Prompt:
Exclude all pictures, then restate the entries below word for word.

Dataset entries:
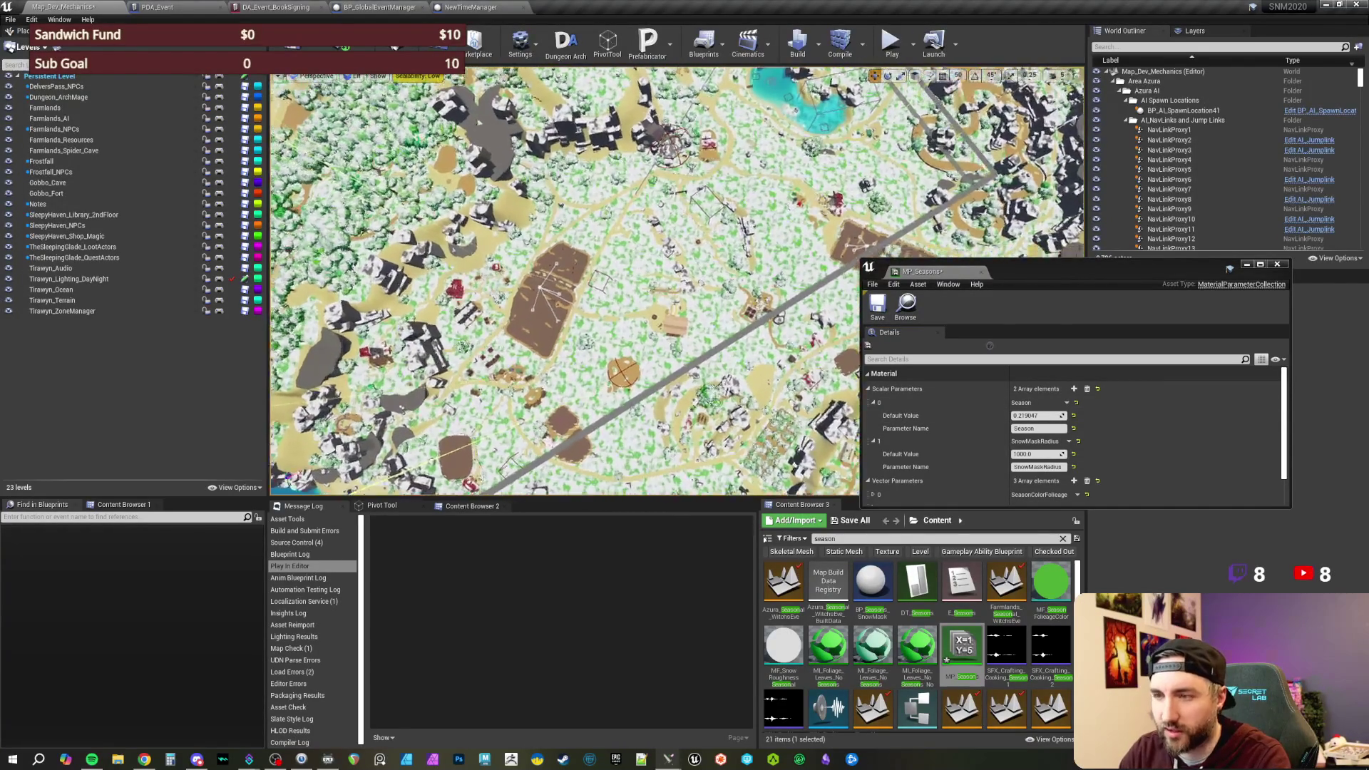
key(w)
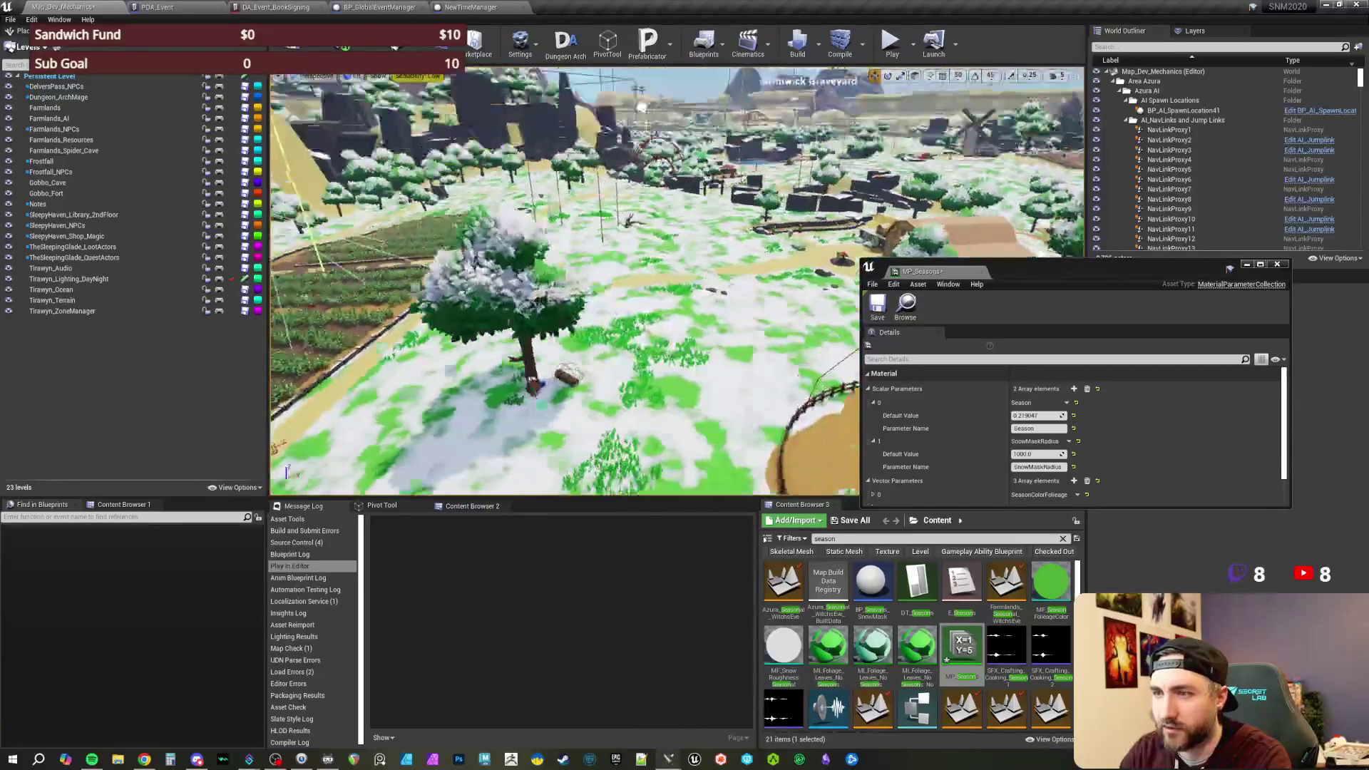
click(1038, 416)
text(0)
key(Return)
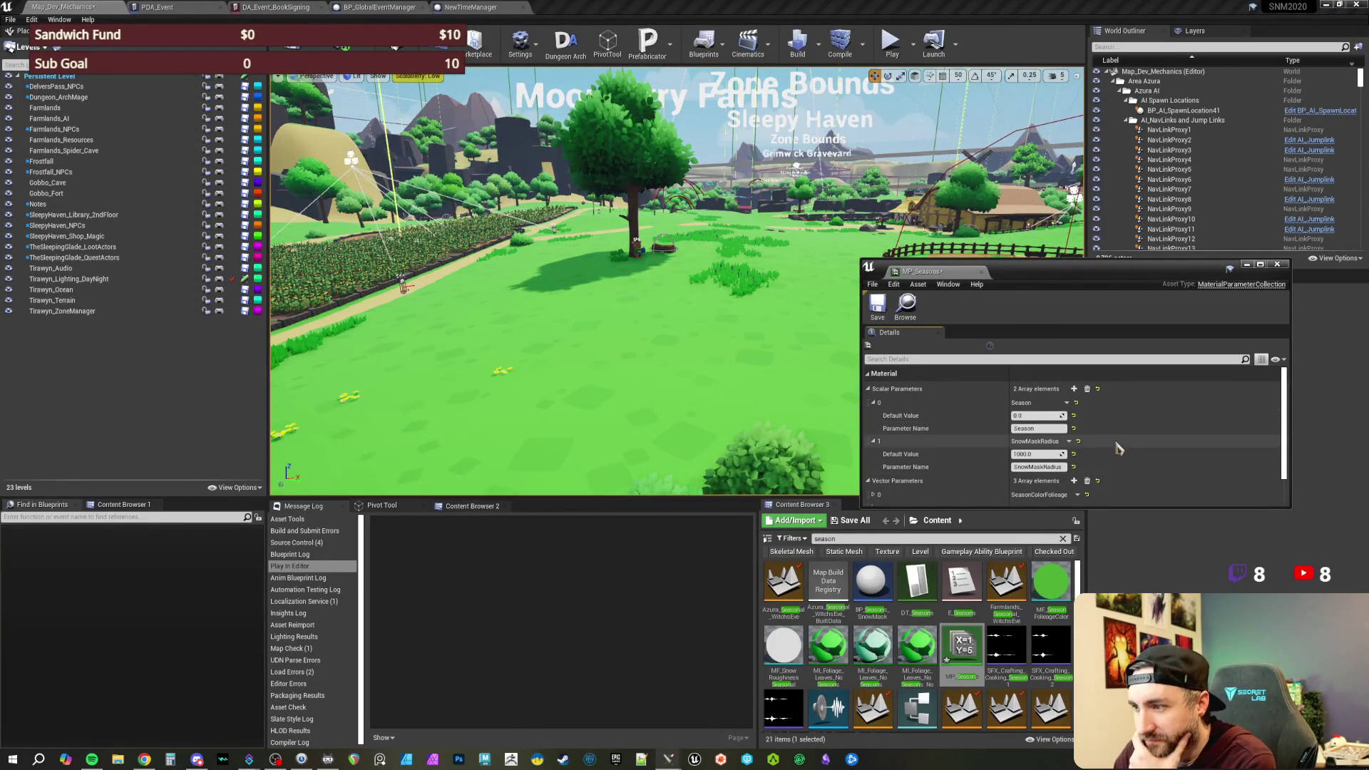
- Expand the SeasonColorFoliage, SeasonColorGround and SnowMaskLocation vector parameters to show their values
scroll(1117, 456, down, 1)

Response to this task:
key(w)
click(1038, 416)
text(0)
key(Return)
- Expand the SeasonColorFoliage, SeasonColorGround and SnowMaskLocation vector parameters to show their values
scroll(1117, 456, down, 1)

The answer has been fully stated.